By Gajanan Khergamker

The Waqf (Amendment) Bill, 2025, passed amid intense parliamentary debates, signals a decisive shift in the governance of Waqf properties in India. The legislation, ostensibly aimed at ensuring transparency, accountability, and inclusivity, has sparked polarised reactions, underscoring the delicate intersection of law, religion, and politics.

A centralised digital portal for Waqf property management is an indisputably progressive move. By automating records and enforcing mandatory audits for Waqf institutions exceeding an annual revenue of ₹1 lakh, the government aims to curb mismanagement and corruption—long-standing concerns within Waqf administration. However, the reduction of mandatory contributions from Waqf institutions to Waqf Boards from 7% to 5% appears to be a double-edged sword: while institutions will retain more revenue for charitable activities, Waqf Boards may face funding constraints, potentially hampering their ability to function effectively.

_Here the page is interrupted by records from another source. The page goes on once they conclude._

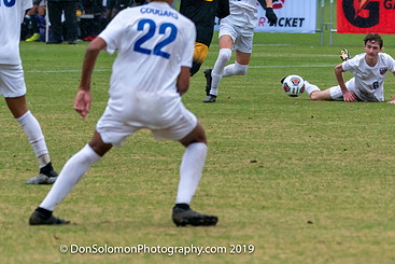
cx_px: 358
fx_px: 6212
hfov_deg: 3.6
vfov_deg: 2.4
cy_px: 137
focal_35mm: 566
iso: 2500
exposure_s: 1/1000
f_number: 5.6
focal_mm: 218
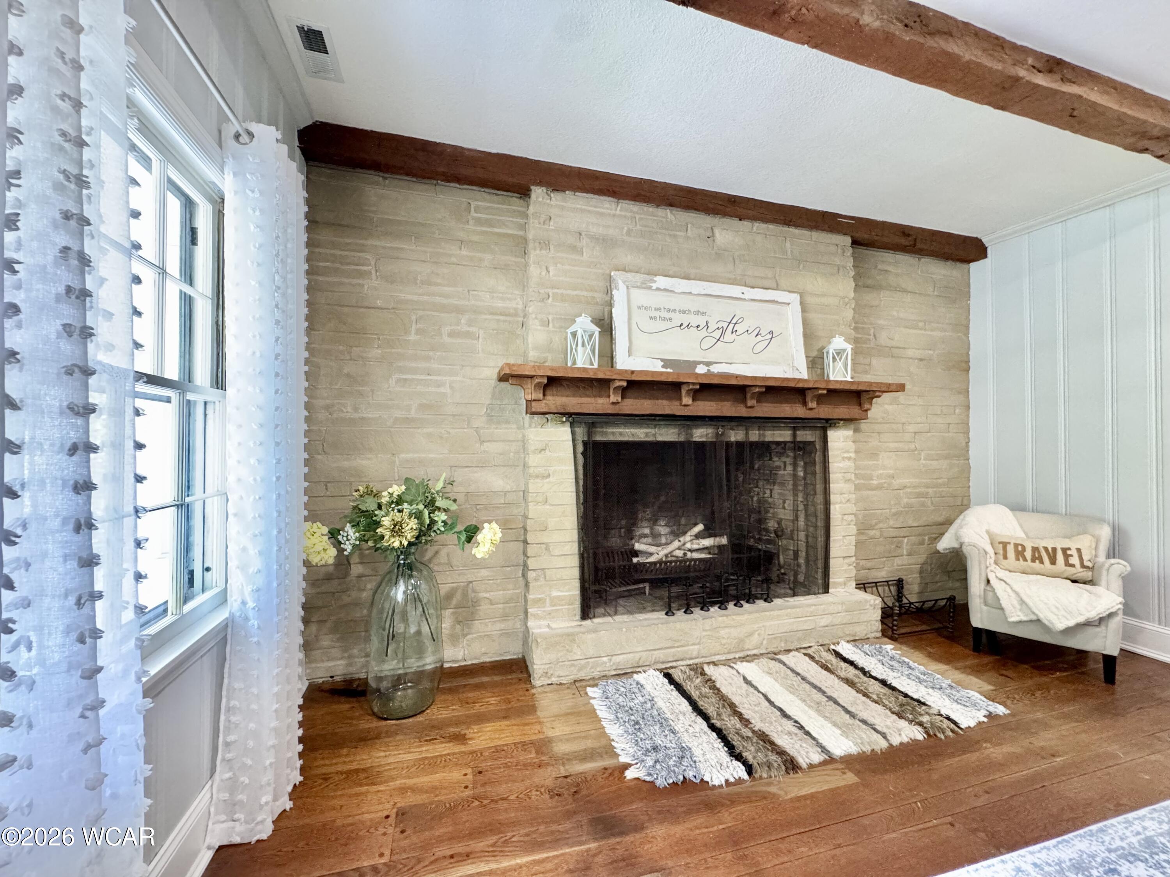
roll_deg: -0.5
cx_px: 585
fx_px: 473
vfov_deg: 85.7
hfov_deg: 102.1
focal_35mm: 14
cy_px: 438
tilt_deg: +0.1
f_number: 2.2
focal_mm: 2.22
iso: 640
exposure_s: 1/60
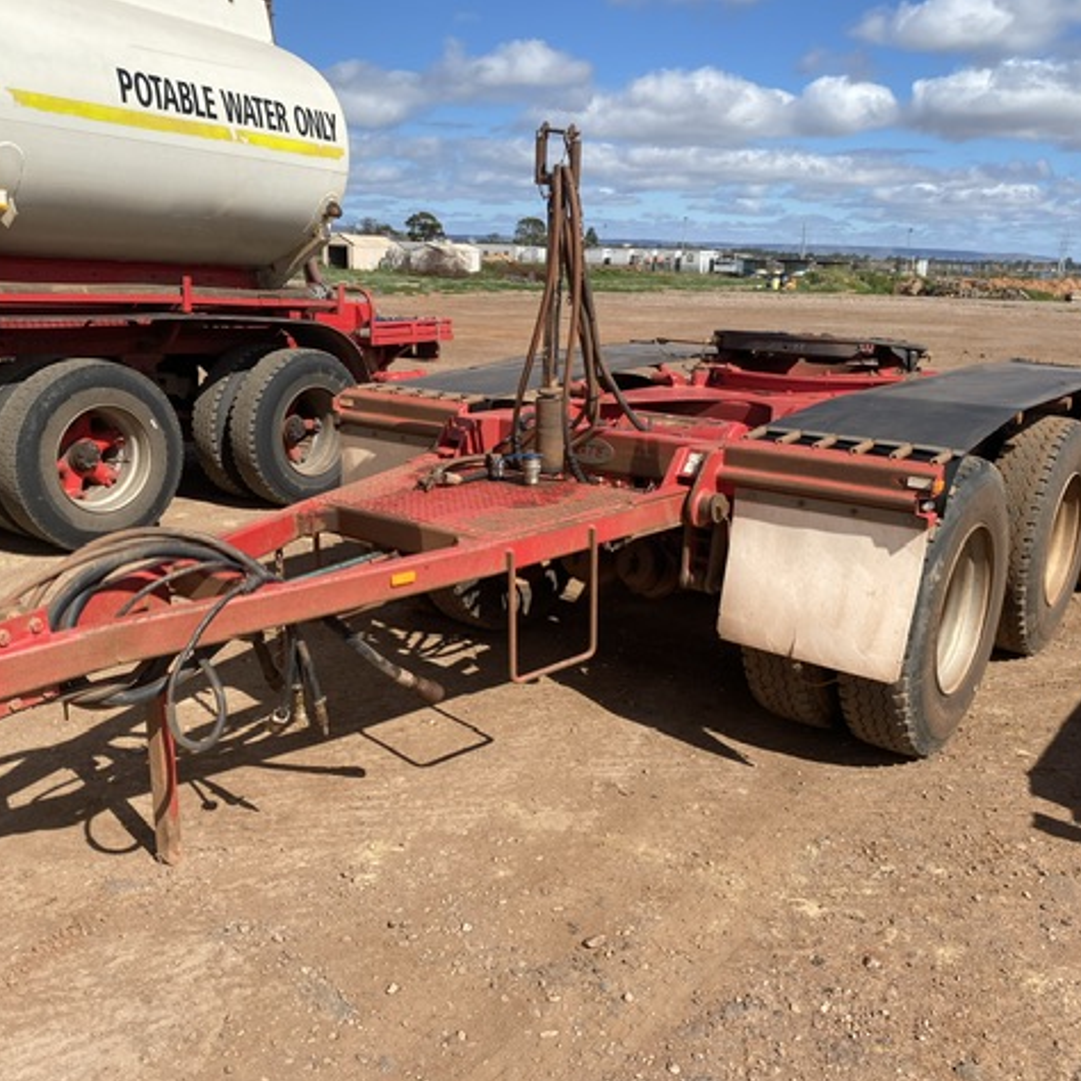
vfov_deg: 52.5
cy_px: 545
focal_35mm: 31
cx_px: 527
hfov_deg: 52.5
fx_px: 1095
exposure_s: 1/3300
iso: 32
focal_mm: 4.25
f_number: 1.8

Equally significant is the increased representation for Pasmanda Muslims and women in governance
The most contentious provision is the inclusion of non-Muslims in Waqf governance structures—up to four non-Muslim members in the Central Waqf Council and three in State Waqf Boards. This marks an unprecedented departure from past practice, where Waqf institutions remained under exclusive Muslim oversight. The government defends this as a move towards secular inclusivity, but detractors argue it undermines Article 25 of the Constitution, which guarantees religious autonomy.

Equally significant is the increased representation for Pasmanda Muslims and women in governance—historically marginalised groups within the community. While this ensures broader representation, critics question whether this is a genuine reform measure or a political strategy to fragment the Muslim vote bank.

The Bill introduces a crucial provision ensuring that women receive their inheritance rights before a property is dedicated to Waqf, safeguarding their economic security. Additionally, the pre-2013 rule restoration—mandating that only practicing Muslims (for at least five years) can dedicate properties to Waqf—aims to prevent arbitrary conversions of property into Waqf holdings.

However, the removal of Section 40, which previously allowed Waqf Boards to unilaterally declare properties as Waqf, is a major shift. This amendment may significantly reduce disputes over land acquisition but could also limit the ability of Waqf institutions to reclaim historically endowed properties.

Restructuring Waqf Tribunals to include legal experts and providing for direct appeals to High Courts aims to streamline dispute resolution. However, entrusting government officials above the rank of Collector to adjudicate Waqf-related land disputes, particularly when government properties are claimed as Waqf, raises concerns of executive overreach. The potential for political interference in such determinations cannot be ignored, especially given India's fraught history of land disputes involving religious institutions.

The government, through Minority Affairs Minister Kiren Rijiju, presents the Bill as an instrument of social welfare and economic justice, aligning it with other reforms like Triple Talaq abolition and the push for a Uniform Civil Code. The BJP’s narrative emphasises development over identity politics, aiming to position the party as a pro-reform, pro-poor entity for Muslim communities.

Conversely, the Congress and INDIA bloc have decried the Bill as an attack on minority rights, alleging it is designed to erode the autonomy of Muslim institutions under the guise of governance. The DMK and TMC have particularly criticised the inclusion of non-Muslims in Waqf Boards, highlighting that Hindu religious endowments remain exclusively Hindu-controlled.

A key question is whether the non-Muslim representation in Waqf Boards withstands constitutional scrutiny under Articles 25 and 26, which safeguard the autonomy of religious institutions. Additionally, while enhanced transparency and digitisation are commendable, the risk of state overreach in Waqf administration—particularly through Collector-level adjudications—remains a legal grey area likely to be challenged in courts.

The Waqf (Amendment) Bill, 2025 represents an ambitious attempt to reform an opaque system, yet its success hinges on execution. If implemented fairly, the provisions on digitisation, audits, and inheritance rights could mark a progressive shift in Waqf governance. However, the Bill’s more controversial aspects, particularly non-Muslim involvement and executive control over Waqf disputes, could exacerbate communal tensions rather than foster inclusivity.

Ultimately, the Bill is a litmus test for both the government’s reformist credentials and the judiciary’s interpretation of religious autonomy in a modern democracy. Whether it emerges as a model for governance or a flashpoint for litigation remains to be seen.